While it is better to err on the side of caution during the early phases of a vaccine’s rollout, it is important noting that all vaccinations, including those for polio, influenza, and measles, have a risk of provoking severe adverse responses.

This risk is around one in 900,000 persons.

The safety results for the COVID-19 vaccine and vaccine candidates are based on tens of thousands of patients who received the vaccination in the Pfizer/BioNTech, Moderna, and Oxford/AstraZeneca trials.

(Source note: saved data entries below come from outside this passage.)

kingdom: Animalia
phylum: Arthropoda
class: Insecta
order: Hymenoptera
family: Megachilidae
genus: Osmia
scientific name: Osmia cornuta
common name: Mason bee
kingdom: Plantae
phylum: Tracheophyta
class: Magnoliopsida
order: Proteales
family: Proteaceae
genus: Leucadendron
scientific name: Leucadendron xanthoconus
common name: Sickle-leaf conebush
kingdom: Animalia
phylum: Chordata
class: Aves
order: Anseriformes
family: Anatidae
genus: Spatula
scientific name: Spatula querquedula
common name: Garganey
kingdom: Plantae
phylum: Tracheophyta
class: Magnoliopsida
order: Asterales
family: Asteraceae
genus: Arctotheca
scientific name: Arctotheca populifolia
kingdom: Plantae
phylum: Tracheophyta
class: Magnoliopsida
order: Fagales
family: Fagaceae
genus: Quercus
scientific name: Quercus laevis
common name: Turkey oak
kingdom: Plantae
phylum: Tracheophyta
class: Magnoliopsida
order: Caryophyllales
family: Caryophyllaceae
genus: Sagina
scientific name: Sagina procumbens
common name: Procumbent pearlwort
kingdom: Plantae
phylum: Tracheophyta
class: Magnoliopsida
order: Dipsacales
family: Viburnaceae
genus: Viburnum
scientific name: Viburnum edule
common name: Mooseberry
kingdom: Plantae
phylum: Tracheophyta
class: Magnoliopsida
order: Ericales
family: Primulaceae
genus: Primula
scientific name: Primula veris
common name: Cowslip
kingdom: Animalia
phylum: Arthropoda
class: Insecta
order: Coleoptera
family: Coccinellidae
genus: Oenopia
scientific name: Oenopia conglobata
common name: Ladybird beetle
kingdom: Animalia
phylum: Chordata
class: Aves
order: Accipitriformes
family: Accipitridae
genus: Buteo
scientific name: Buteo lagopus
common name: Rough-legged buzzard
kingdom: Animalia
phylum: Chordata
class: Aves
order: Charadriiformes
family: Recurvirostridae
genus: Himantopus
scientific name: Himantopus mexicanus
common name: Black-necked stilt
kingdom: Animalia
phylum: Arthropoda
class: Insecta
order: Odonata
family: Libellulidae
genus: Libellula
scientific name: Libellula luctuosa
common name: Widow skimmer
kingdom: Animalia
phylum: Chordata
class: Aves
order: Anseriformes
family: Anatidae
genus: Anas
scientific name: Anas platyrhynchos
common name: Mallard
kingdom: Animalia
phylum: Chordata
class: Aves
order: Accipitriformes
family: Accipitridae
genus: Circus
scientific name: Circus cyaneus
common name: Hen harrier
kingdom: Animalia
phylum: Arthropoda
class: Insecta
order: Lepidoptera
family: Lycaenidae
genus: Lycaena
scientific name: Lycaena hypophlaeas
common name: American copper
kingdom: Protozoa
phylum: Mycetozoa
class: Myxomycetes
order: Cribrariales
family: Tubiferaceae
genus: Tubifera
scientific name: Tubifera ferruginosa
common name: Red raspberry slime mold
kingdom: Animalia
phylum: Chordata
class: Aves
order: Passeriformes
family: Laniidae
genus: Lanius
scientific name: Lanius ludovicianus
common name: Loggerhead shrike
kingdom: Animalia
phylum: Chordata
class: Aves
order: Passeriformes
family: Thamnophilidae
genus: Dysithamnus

Thus, the safety data obtained from this sample size is sufficient for regulators to determine if a vaccination is safe enough to license. However, it may not be sufficient to detect uncommon occurrences, such as those affecting one in 100,000 persons.

As Dr. Charlie Weller, Head of Vaccines at the Wellcome Trust in London, UK, notes, “far more data would be required to assess if there is any link between the vaccination and these [allergic] responses.” Following that, guidance would be provided to individuals who may be at risk.”

“With the vaccination distribution only getting started, there are still several unresolved issues. Continuous monitoring will assist us in identifying any trends of adverse occurrences. As is customary with any vaccination, thorough and ongoing monitoring of safety and effectiveness data during administration will be critical.”

— Charlie Weller, M.D.

“This does not indicate that the general public should be fearful of obtaining the vaccination,” Prof. Stephen Evans, Professor of Pharmacoepidemiology at the London School of Hygiene & Tropical Medicine, adds.